Our final project for creative writing was to create a large collection of poetry, prose and other things we had written, and decorate them. I spent hours on that project, painstakingly piecing everything together. I think I worked harder on that than anything else I'd done that year. When the report cards were given out in homeroom that last week, I saw that I had failed creative writing. My homeroom teacher, the one who supported my writing, came over to me, mystified.  She said "Sister ____ claimed that you never handed in the final project, but I saw you walking with it. What is she talking about?"

I answered that I had put it in the pile with everyone else's projects, and that if it were missing, so be it. I looked at her with 10 months of weariness behind me and said "none of it matters, does it? I won't be coming back, and high school is a completely different story."  I was more upset that my work was gone than I was about the bad grade.

No, it was not a good year, and I thought I had forgotten much of it. I'm 47, and to look back at my 13 year old self and see how much she was hurting is painful. I was lonely and had no one to help me through. My Father was far away, my Mother was wrapped up in her own problems, and we were isolated. The one place that should have been somewhat of a haven was instead a place of misery. It was a place where one bully, whose name I don't remember, ruled the 8th grade. It was where the few of us who were different, just by virtue of not having attended that school for our entire educational career, were tortured. I can't say I was entirely surprised when I found out that one of those classmates committed suicide after graduation.

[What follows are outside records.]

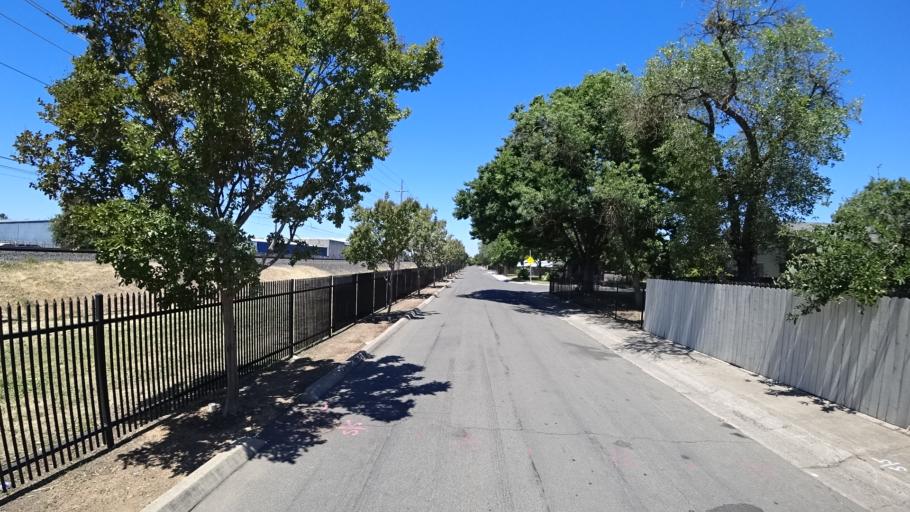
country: US
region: California
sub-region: Sacramento County
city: Parkway
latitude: 38.5307
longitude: -121.4813
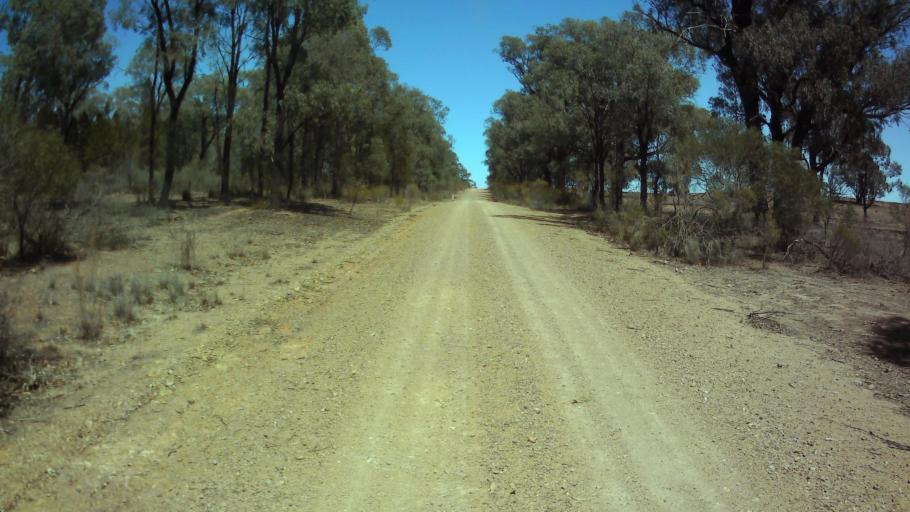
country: AU
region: New South Wales
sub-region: Forbes
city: Forbes
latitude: -33.6956
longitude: 147.8389
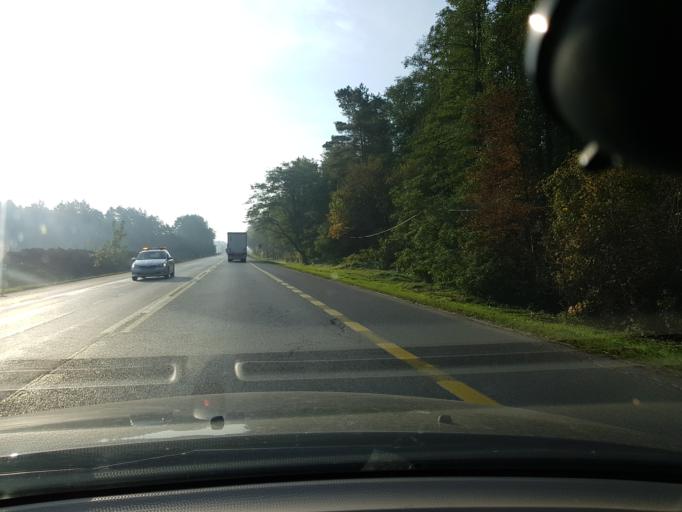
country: PL
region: Masovian Voivodeship
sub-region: Powiat otwocki
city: Otwock
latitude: 52.1487
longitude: 21.3197
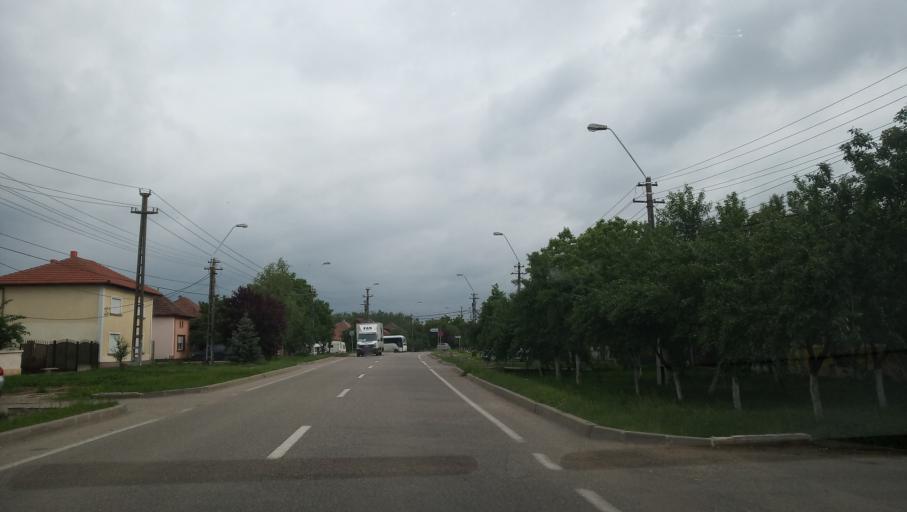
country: RO
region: Timis
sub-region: Comuna Ghiroda
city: Ghiroda
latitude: 45.7657
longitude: 21.3042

My parents offered to send me to Catholic High School, which would have meant yet another transfer to yet another town, but I declined. I figured I could make do with the local public school. I look back at high school with mixed feelings. There was much I didn't like, but I did make a life for myself. I learned skills that I took with me and still use to this day. I made friends, graduated, moved away. While I can take it or leave it in my memories, it never had the evil, insidious feeling that the 8th grade class had.

Had it been my Brooklyn Catholic School asking me to join their alumni network, I might have. I list them on Classmates and I rarely look in on an alumni group on Facebook. I may have some philosophical differences with the Catholic Church but I do value my early education and the sense of community that it brought me.  

Maybe it's best if I pretend the other school never existed.